• Brief: Print the classification lines from every record below word for word, leaving out the pictures.

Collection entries
((
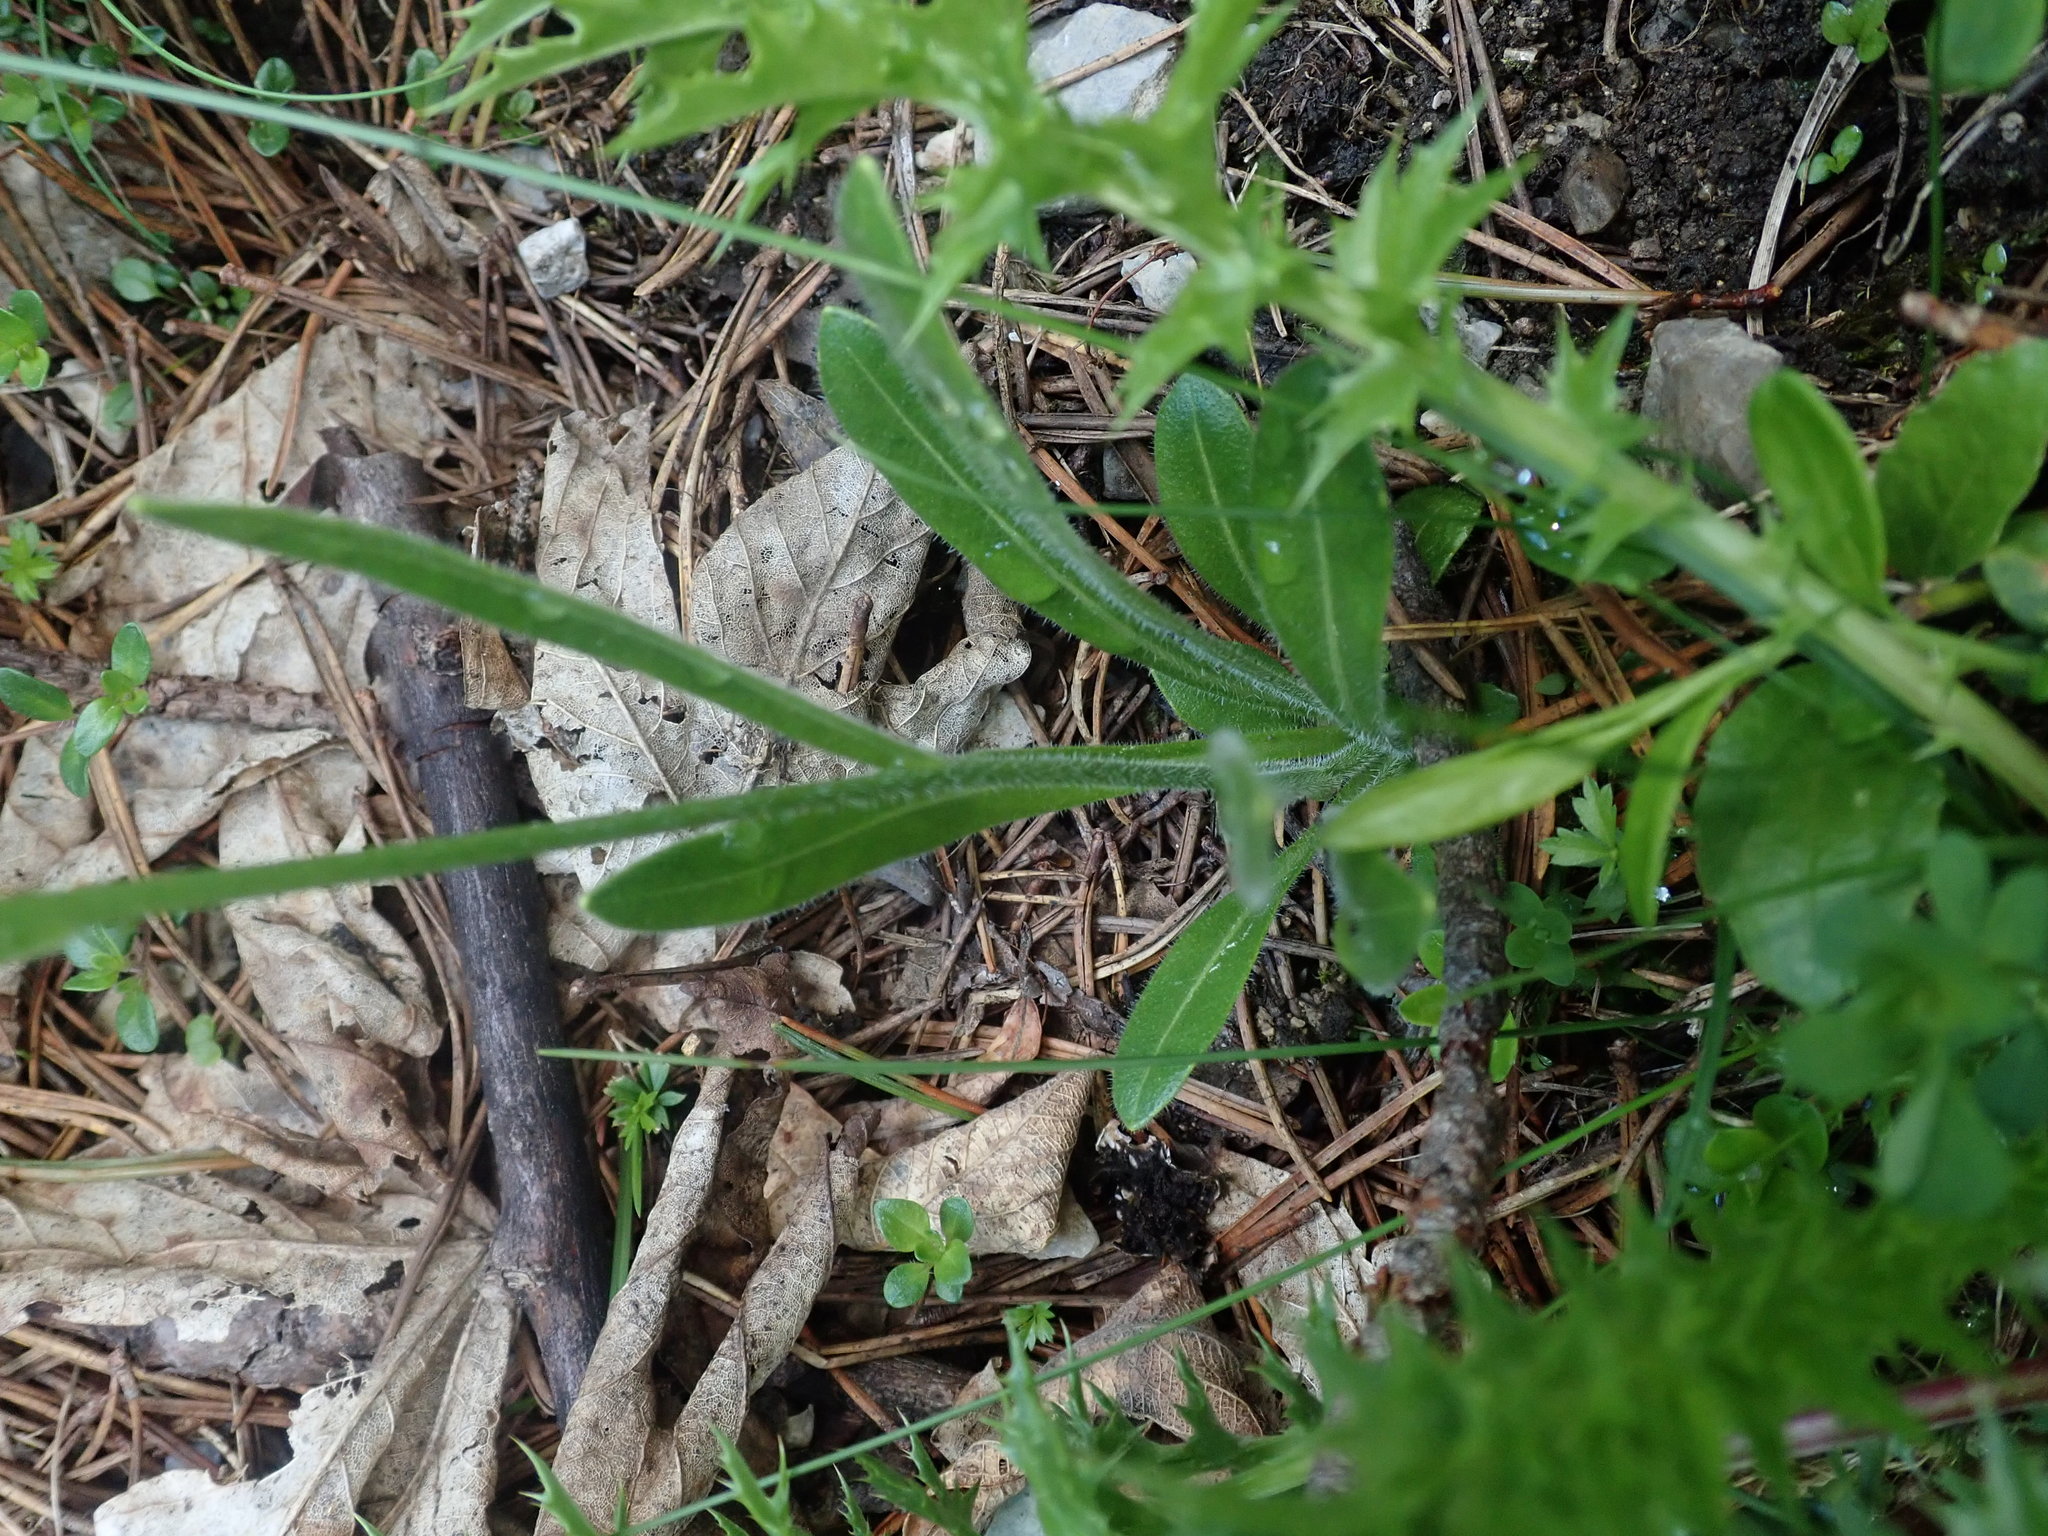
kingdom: Plantae
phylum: Tracheophyta
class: Magnoliopsida
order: Brassicales
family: Brassicaceae
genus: Biscutella
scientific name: Biscutella laevigata
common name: Buckler mustard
))
• Answer:
kingdom: Plantae
phylum: Tracheophyta
class: Magnoliopsida
order: Brassicales
family: Brassicaceae
genus: Biscutella
scientific name: Biscutella laevigata
common name: Buckler mustard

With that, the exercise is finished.